The centuries-old sustainable agricultural system fell apart in the 1960's when Yemen was flooded with cheap foreign grain.  Unable to make money growing traditional crops, farmers switched to growing the narcotic qat.  Qat needs a great deal more water than grain, so farmers started drilling new wells.

Drilling unauthorized wells was outlawed in 2002, but the government isn't able to enforce the law.  In some areas, the water table is dropping by 60 feet per year.

The Times article shows Prof. Dorner's simulations being played out for real in a different part of the world.  The Yemeni agricultural system was disrupted by cheap grain imports rather than by food aid, but the results are the same - agricultural productivity fell, population grew, and water use went up faster than rainfall could be increased.  Yemen is headed for a crisis.

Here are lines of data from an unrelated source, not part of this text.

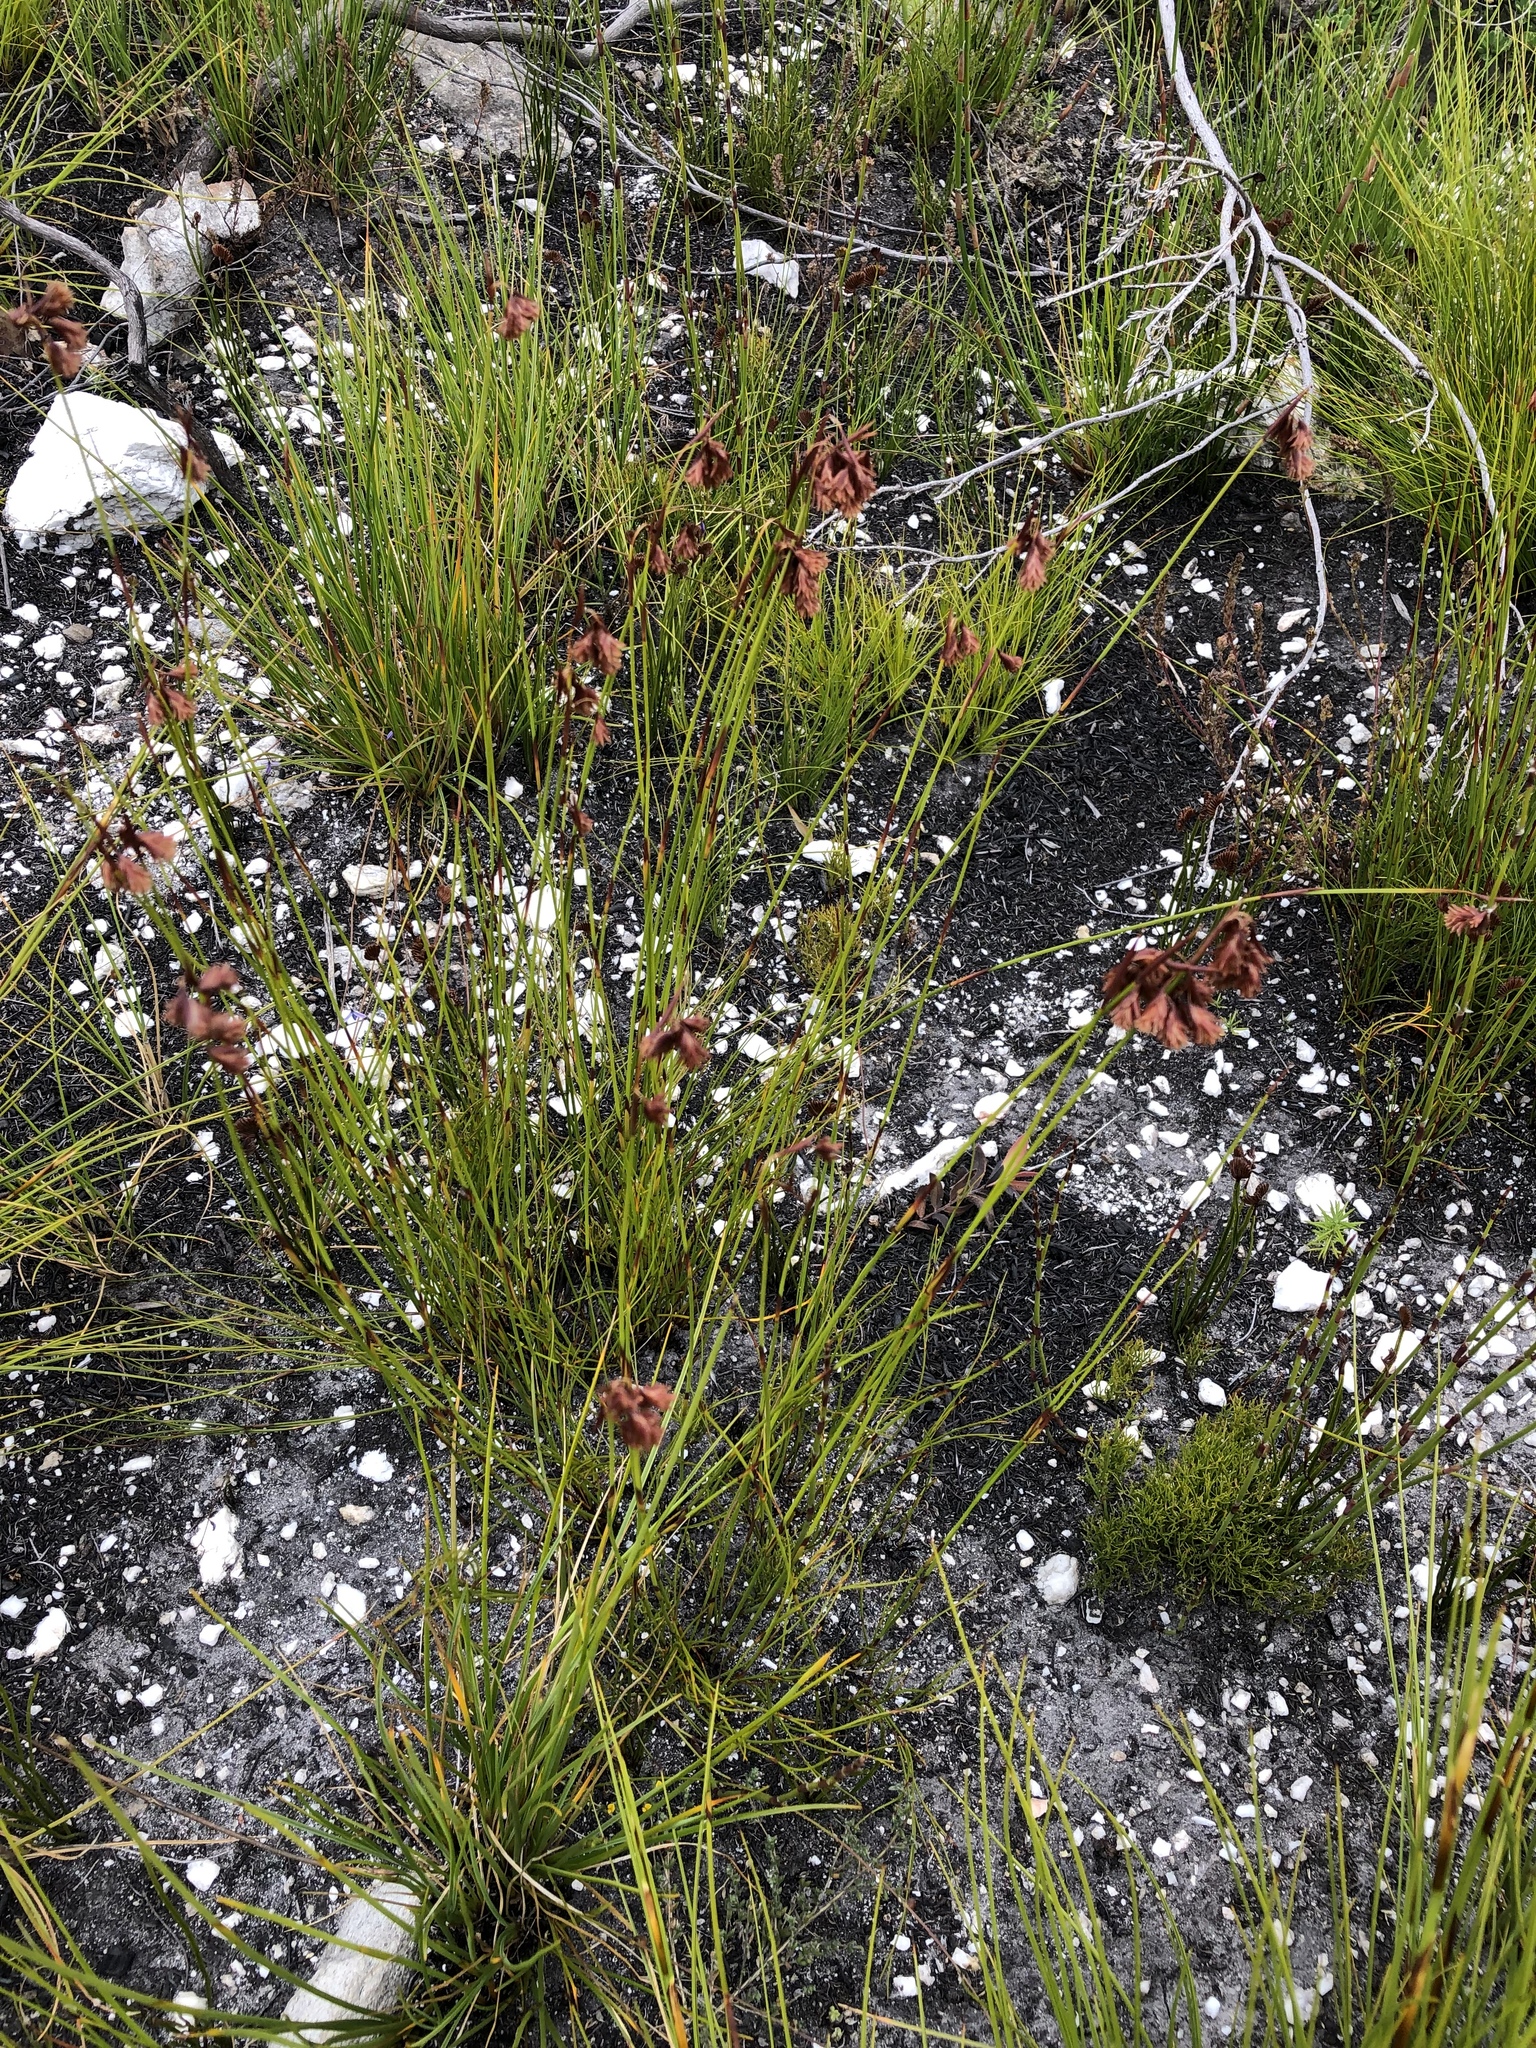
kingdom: Plantae
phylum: Tracheophyta
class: Liliopsida
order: Poales
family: Restionaceae
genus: Staberoha
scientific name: Staberoha cernua
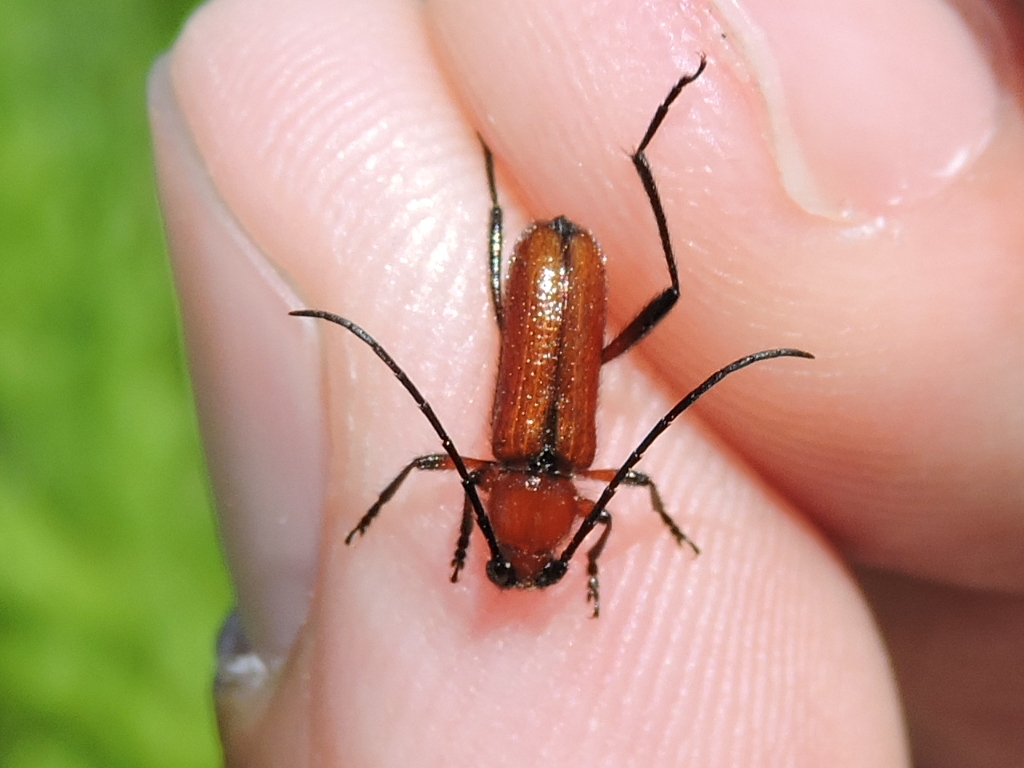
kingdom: Animalia
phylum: Arthropoda
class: Insecta
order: Coleoptera
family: Cerambycidae
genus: Batyle
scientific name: Batyle suturalis
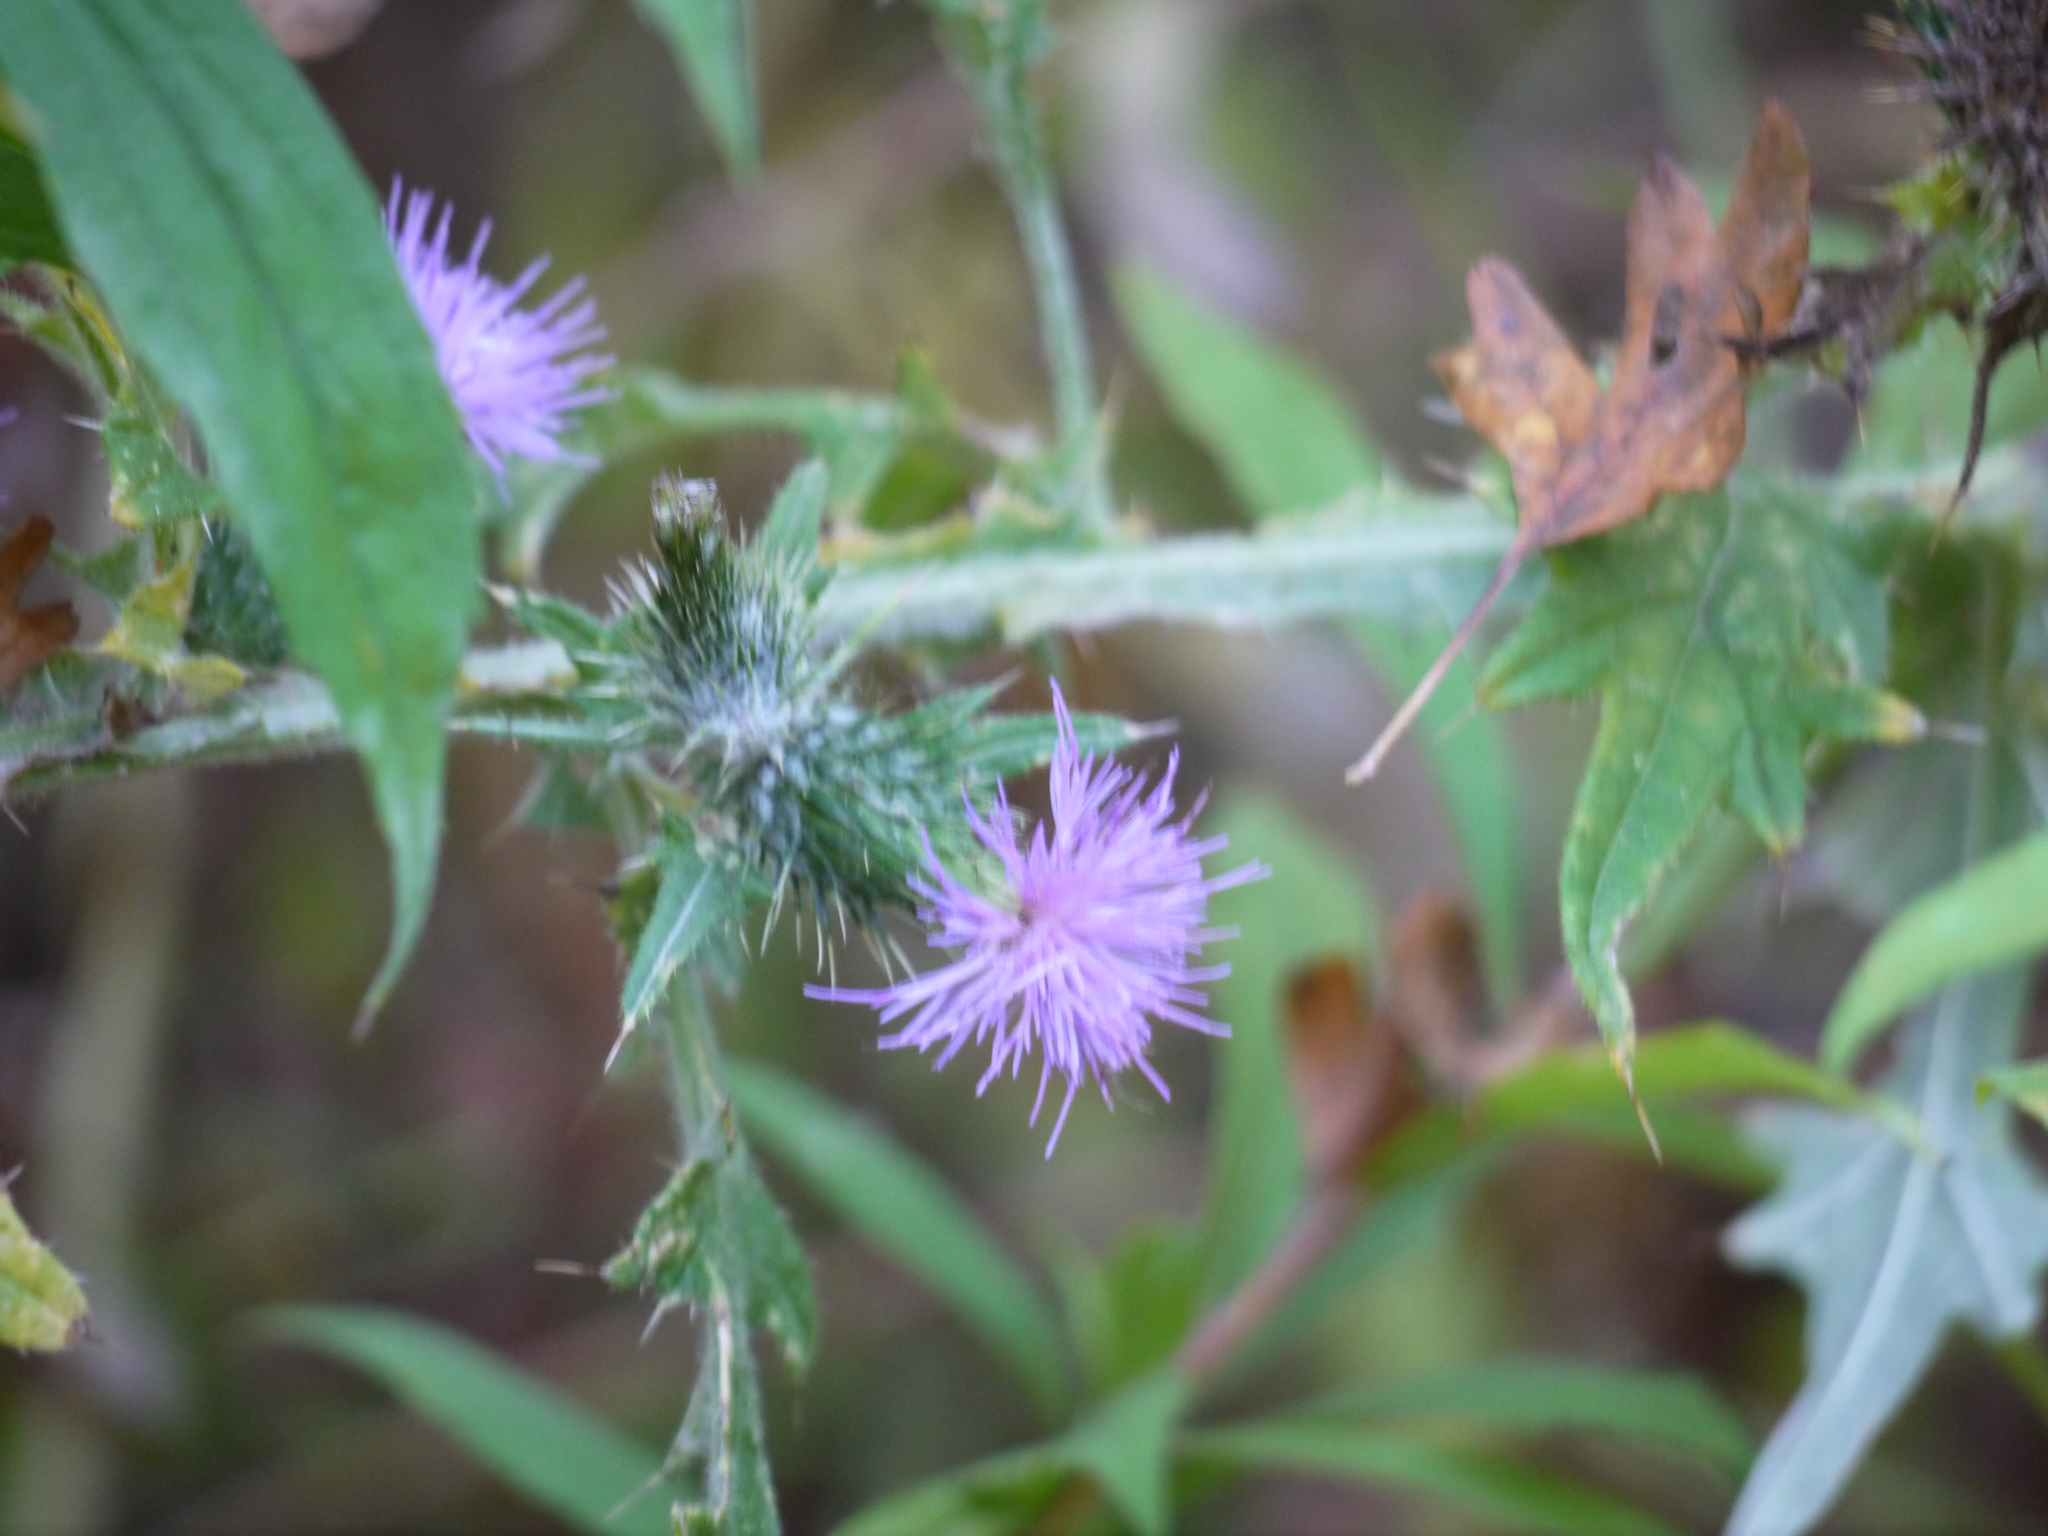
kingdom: Plantae
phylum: Tracheophyta
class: Magnoliopsida
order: Asterales
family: Asteraceae
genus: Cirsium
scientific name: Cirsium vulgare
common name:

This Has All Happened Before

Historical records show that Yemenis scattered all over the Middle East during the famine that came when the dam collapsed in 400AD, but that was before national boundaries were established.  It's unlikely that nearby governments would welcome hordes of starving Yemenis; they've left Palestinians festering in refugee camps for lo these many decades.  Could the international community keep 60 million Yemenis alive through food aid?  Would they?

Even if starvation could be averted, where would drinking water be found?  Lacking oil, Yemen can't afford to desalinate sea water as the Saudis do.  Recycling water takes less power than desalination, but recycling sewage has been criticized by some mullahs as being against the Koran.

The crisis could be postponed through more careful water management and a return to traditional crops, but the "qat mafia" doesn't want to give up the more profitable crop regardless of how much water is used growing it.

Water, Water Everywhere...

We're facing water shortages in California, Ethiopia, Australia, and now Yemen.  The more we hear about drought, the more likely it seems that water shortage is the real crisis, not global warming.  Indeed, that's what Bjorn Lomborg's Copenhagen Consensus of development experts found.

Alas, attempting to force America's middle class back into the third world through totalitarian international "environmental" regulations seems to have more appeal than saving the lives of already-existing, but soon to starve, third worlders.  It's enough to make you wonder if, just possibly, the conspiracy theorists might possibly have a point.